What follows is an Intermediate Vendor Evaluation Analysis methodology that is well-suited to f/f/s equipment. Broadly, the process breaks down into four phases:
1. Canvass the field. Before you put together your Request for Quote (RFQ) document, take some time to broadly canvass the field of suppliers and look at options, getting a rough idea of prices and capabilities. A simple checklist of requirements will suffice at this stage. You’re just looking for a rough guide—don’t hold them to it without furnishing a formal RFQ.
2. Write your requirements document and RFQ. Put together a detailed requirements document of what the project will require, and use that as the basis for the RFQ. It’s critical to have everyone on your cross-functional team review the RFQ before it goes out to the vendor, to ensure that it addresses areas important to each team member.
3. Issue the RFQ. You’ll want to issue your RFQ to ideally three, but no more than six, packaging suppliers. With the responses you get back, rate them using the Intermediate Vendor Evaluation Analysis spreadsheet tool (see download link, left).
4. Conduct the Intermediate Vendor Evaluation Analysis. When you get quotes back from vendors, rate their responses and plug them into the Intermediate Vendor Evaluation Analysis spreadsheet. Make sure your entire cross-functional team’s input goes into the scoring procedure! This can be achieved either by everyone sitting around a table and achieving a group consensus score-by-score, or by having each team member score the vendor quotes separately, and then compare results—whichever works best for your team.
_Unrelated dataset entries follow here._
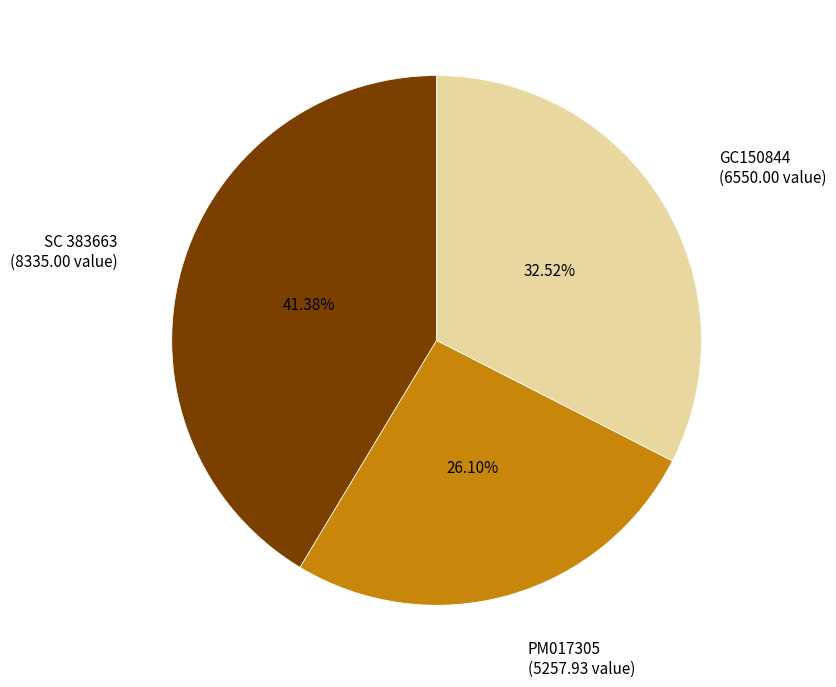

Is there any slice that represents more than half of the pie?

No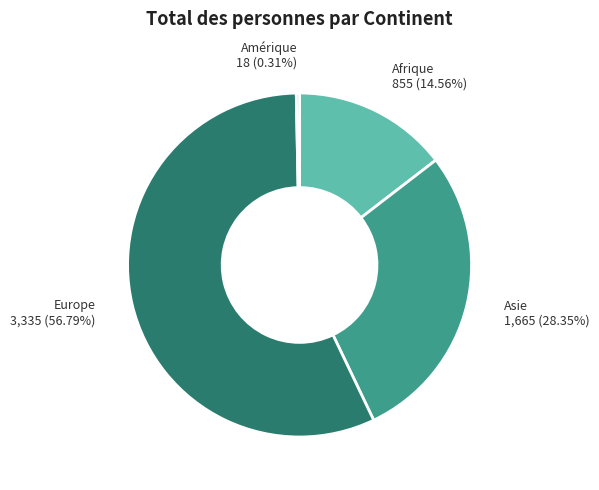

How many slices are in this pie chart?

4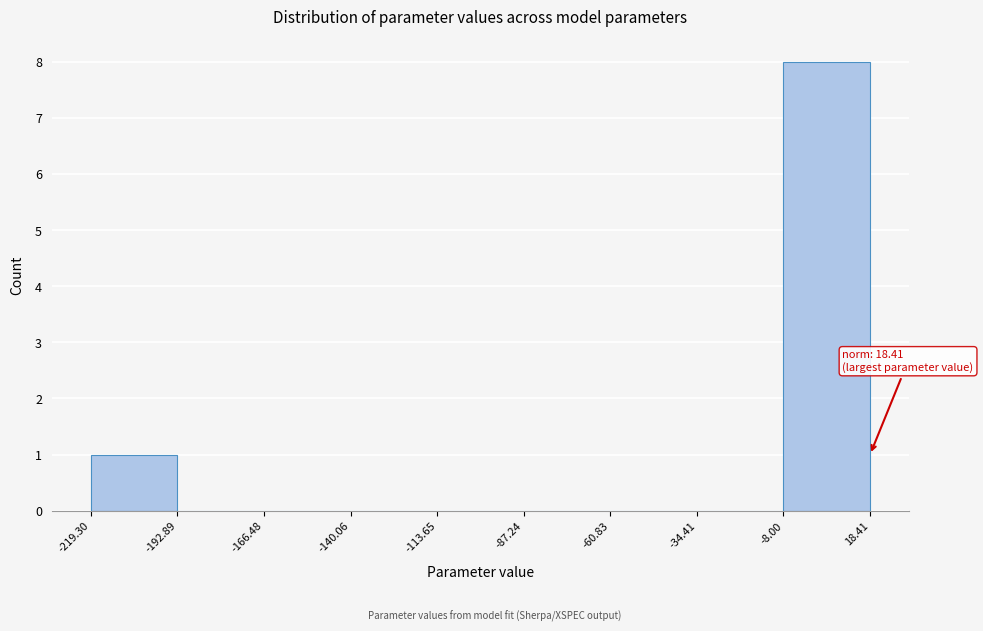

Over which range of the x-axis is the bar tallest?

-8.00 to 18.41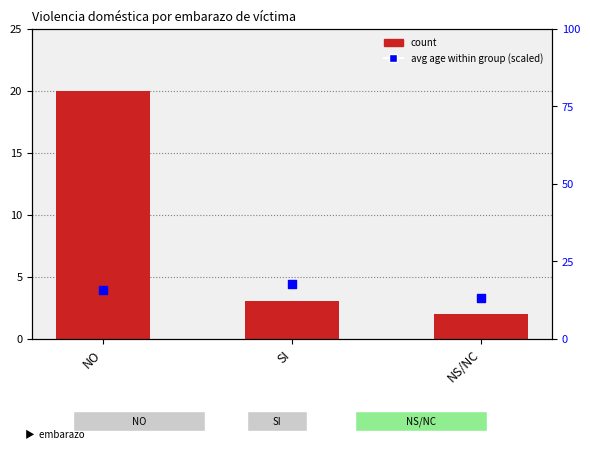

Which series contains the lowest Y value?

count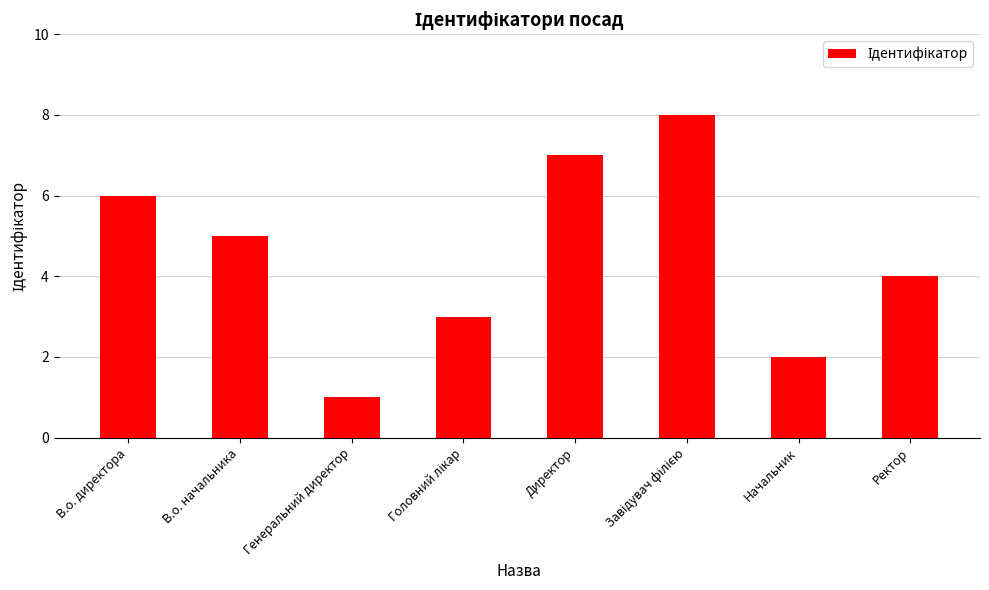

Does the chart contain stacked bars?

No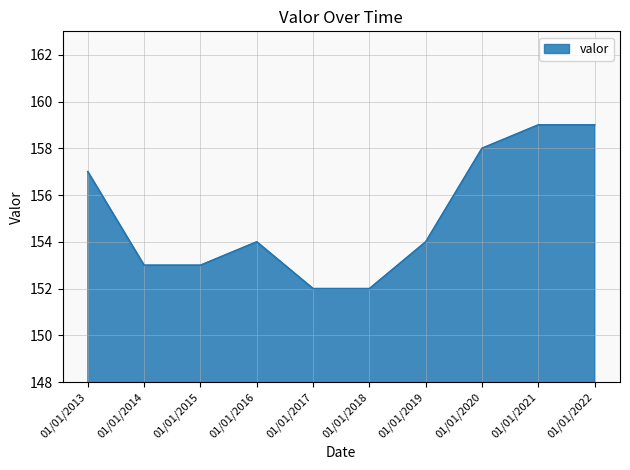

What is the greatest value displayed?

159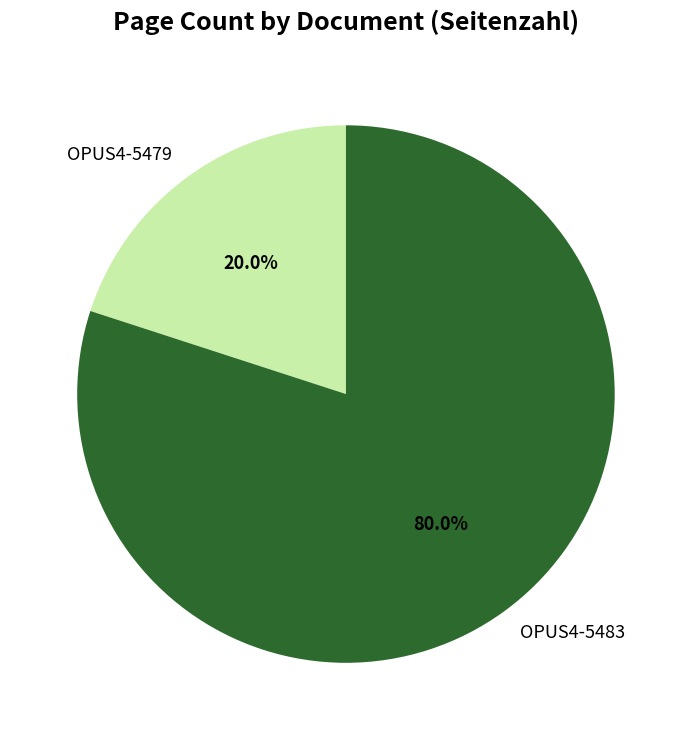

Does OPUS4-5479 represent more than half of the total?

No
This team scoring approach is especially critical if the machine or technology is a first-time buy.
The Intermediate Vendor Evaluation Analysis is designed for critical machines on the line, including a f/f/s machine. This spreadsheet tool separates the assessment of the machine builder from the machine. The tool rates each vendor across seven key areas, including prior experience, manufacturing capability, engineering and project management, company management, support, delivery, and references.
Use the bottom tab to select a second worksheet that allows the rating of the actual machine itself across nine key areas, including technical risk assessment, throughput, reliability and maintenance, changeover, machine design, ergonomics, operator interface, safety, and cost.
To mitigate against the tendency of giving a middle-of-the-road “5” score to ambiguous criteria, restrict your scores to a 1, 3, 6, or 9 (on a hypothetical scale of 1 to 10, where 10 is best). This will force out a differentiation. If you don’t have prior experience with the vendor, it helps to speak to the vendor’s other customers who have similar products, and use that as the basis for your scores.
The spreadsheet provides a total weighted score for each vendor and machine. While the spreadsheet can’t pick a vendor or machine for you, it can be a system for helping to make sense of and evaluate the mass of information you’re receiving from vendors.
Some tips on filling out the spreadsheet:
1. Maintenance and spare parts. To judge the number of high-maintenance parts, ask the supplier about the spare parts kit they provide as standard, including wear components. Look for fewer wear components and fewer overall components, as well as whether they are minor versus major machine components. Check how easy it is to swing away the seal jaws without tools to gain access to the sealing area for easy cleaning. Look for standardized components that can be purchased either locally or from multiple sources.
2. Complexity of design. To assess the complexity of the machine design, look at how many parts or components a subassembly has to accomplish a given task. If one machine has two parts and another has 10 to accomplish the same function, the one with the smallest number of parts in general has the most efficient design. But make sure to take flexibility into account. If the machine with 10 parts allows for far more bag sizes and styles, that’s to your advantage.
3. Weigh cost accordingly. In North America, CPG companies tend to focus overly on cost, not on value. The spreadsheet gives a default weight of only 10% to cost, but like any number in the spreadsheet, you can modify it as you see fit. At your company, that number may be higher, but a best practice is not to exceed 20%. Cost shouldn’t be the overriding determinant of whether you buy a given machine—functionality should.